_DIRECTIONS_.
Of the records that follow, copy only the lines from the line containing "который также использует файлы cookie" to the line containing "dans des cercles", both included, exactly as written.

_GIVEN RECORDS_.

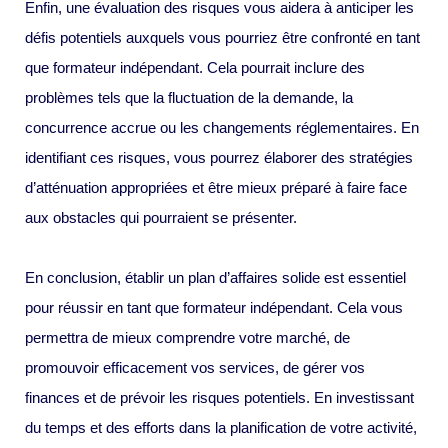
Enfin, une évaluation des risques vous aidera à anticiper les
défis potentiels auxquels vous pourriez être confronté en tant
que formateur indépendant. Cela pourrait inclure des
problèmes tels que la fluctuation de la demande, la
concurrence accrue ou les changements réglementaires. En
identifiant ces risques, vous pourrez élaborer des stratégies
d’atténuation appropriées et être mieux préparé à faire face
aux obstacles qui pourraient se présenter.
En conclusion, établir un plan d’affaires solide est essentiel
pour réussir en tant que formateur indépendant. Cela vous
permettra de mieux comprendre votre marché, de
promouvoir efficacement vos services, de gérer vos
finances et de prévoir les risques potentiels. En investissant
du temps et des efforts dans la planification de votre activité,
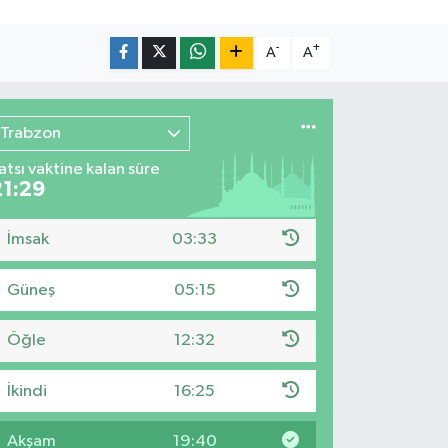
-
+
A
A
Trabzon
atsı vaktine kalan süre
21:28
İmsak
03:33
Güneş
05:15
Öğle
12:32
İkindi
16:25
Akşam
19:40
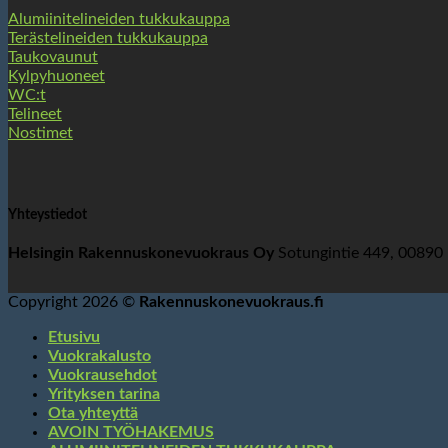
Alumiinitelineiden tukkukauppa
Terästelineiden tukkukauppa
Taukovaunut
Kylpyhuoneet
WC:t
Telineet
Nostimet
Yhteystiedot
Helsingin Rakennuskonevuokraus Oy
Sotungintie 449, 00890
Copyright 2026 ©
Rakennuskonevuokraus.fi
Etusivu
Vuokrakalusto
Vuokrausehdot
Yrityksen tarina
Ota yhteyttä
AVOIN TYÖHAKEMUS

* * *

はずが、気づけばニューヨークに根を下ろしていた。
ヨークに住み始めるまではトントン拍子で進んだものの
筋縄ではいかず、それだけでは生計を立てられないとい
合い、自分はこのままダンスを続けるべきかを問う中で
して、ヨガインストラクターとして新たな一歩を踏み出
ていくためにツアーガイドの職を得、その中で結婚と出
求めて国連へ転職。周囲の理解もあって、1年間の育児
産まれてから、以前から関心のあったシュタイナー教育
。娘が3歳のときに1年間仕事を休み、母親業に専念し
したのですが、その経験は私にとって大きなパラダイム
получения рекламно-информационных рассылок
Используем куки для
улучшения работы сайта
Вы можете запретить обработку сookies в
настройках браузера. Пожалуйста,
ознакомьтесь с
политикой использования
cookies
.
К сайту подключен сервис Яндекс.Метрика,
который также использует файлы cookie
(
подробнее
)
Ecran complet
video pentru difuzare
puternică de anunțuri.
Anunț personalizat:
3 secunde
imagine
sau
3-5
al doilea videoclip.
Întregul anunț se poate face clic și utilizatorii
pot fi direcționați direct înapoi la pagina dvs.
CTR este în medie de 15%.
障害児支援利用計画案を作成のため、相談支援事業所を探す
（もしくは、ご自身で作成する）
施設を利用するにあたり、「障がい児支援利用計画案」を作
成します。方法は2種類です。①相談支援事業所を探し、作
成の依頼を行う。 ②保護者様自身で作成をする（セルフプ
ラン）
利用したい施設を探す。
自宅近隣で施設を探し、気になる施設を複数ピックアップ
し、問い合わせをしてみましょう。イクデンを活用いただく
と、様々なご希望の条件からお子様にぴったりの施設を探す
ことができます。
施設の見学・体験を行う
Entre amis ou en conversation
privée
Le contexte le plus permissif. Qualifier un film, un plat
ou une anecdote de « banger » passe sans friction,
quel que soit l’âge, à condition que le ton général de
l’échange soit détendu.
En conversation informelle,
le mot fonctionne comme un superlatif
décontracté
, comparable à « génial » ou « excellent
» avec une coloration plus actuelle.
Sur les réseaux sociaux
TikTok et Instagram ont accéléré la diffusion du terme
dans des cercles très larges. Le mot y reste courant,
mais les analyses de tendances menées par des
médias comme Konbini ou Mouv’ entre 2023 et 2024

--

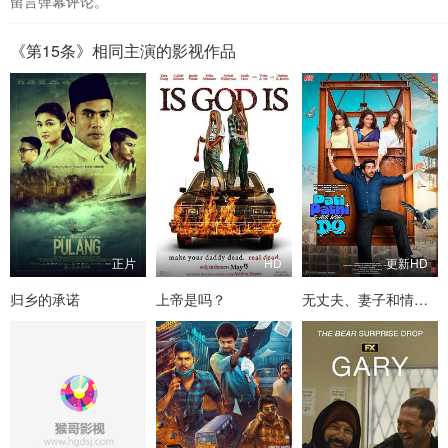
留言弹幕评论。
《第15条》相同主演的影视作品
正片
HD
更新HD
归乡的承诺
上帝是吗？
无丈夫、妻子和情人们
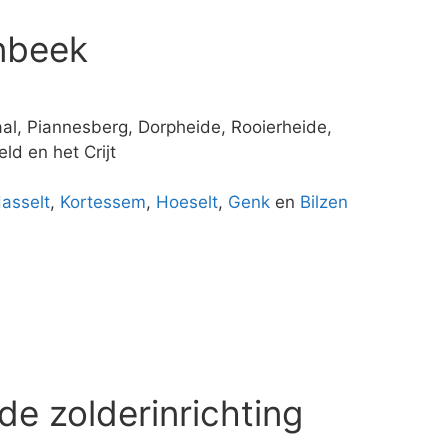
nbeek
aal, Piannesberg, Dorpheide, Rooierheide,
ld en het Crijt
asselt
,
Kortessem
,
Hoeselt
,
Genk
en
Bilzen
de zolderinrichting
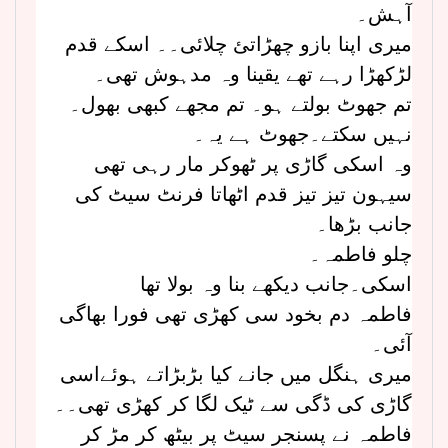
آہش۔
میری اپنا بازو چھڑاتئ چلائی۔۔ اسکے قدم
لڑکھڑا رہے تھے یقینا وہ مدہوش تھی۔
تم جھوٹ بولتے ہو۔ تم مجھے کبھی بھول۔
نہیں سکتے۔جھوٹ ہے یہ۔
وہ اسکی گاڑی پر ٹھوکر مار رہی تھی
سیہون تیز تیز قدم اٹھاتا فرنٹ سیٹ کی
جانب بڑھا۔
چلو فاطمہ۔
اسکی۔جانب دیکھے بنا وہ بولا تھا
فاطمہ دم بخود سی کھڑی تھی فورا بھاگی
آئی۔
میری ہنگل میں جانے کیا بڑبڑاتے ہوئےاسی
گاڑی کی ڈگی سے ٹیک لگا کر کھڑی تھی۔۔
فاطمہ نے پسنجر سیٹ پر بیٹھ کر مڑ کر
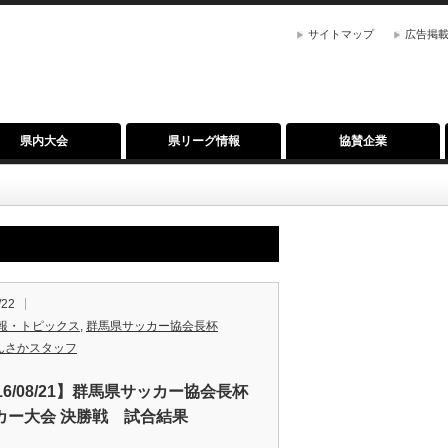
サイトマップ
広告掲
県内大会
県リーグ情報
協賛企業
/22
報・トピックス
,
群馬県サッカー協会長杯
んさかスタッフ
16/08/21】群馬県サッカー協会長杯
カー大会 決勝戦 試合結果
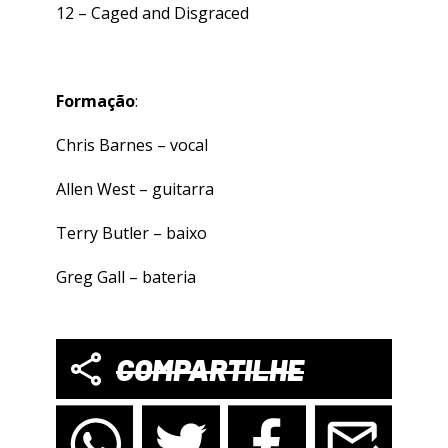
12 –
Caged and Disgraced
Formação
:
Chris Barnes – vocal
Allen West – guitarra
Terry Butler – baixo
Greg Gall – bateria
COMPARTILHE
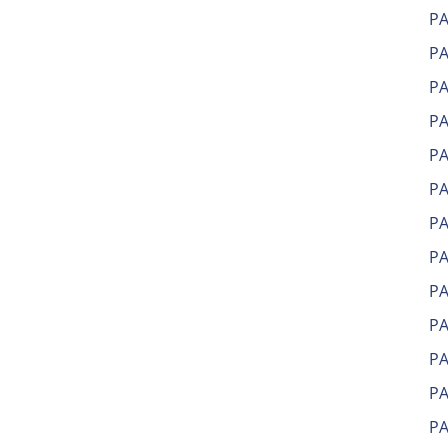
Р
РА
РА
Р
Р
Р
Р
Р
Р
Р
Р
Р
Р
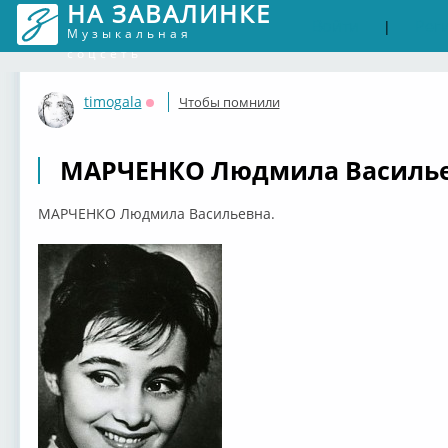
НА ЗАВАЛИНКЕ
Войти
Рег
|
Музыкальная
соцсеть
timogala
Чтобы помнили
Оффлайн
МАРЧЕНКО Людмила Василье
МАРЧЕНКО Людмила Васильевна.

_SOLUTION TO THIS EXERCISE_.
который также использует файлы cookie
(
подробнее
)
Ecran complet
video pentru difuzare
puternică de anunțuri.
Anunț personalizat:
3 secunde
imagine
sau
3-5
al doilea videoclip.
Întregul anunț se poate face clic și utilizatorii
pot fi direcționați direct înapoi la pagina dvs.
CTR este în medie de 15%.
障害児支援利用計画案を作成のため、相談支援事業所を探す
（もしくは、ご自身で作成する）
施設を利用するにあたり、「障がい児支援利用計画案」を作
成します。方法は2種類です。①相談支援事業所を探し、作
成の依頼を行う。 ②保護者様自身で作成をする（セルフプ
ラン）
利用したい施設を探す。
自宅近隣で施設を探し、気になる施設を複数ピックアップ
し、問い合わせをしてみましょう。イクデンを活用いただく
と、様々なご希望の条件からお子様にぴったりの施設を探す
ことができます。
施設の見学・体験を行う
Entre amis ou en conversation
privée
Le contexte le plus permissif. Qualifier un film, un plat
ou une anecdote de « banger » passe sans friction,
quel que soit l’âge, à condition que le ton général de
l’échange soit détendu.
En conversation informelle,
le mot fonctionne comme un superlatif
décontracté
, comparable à « génial » ou « excellent
» avec une coloration plus actuelle.
Sur les réseaux sociaux
TikTok et Instagram ont accéléré la diffusion du terme
dans des cercles très larges. Le mot y reste courant,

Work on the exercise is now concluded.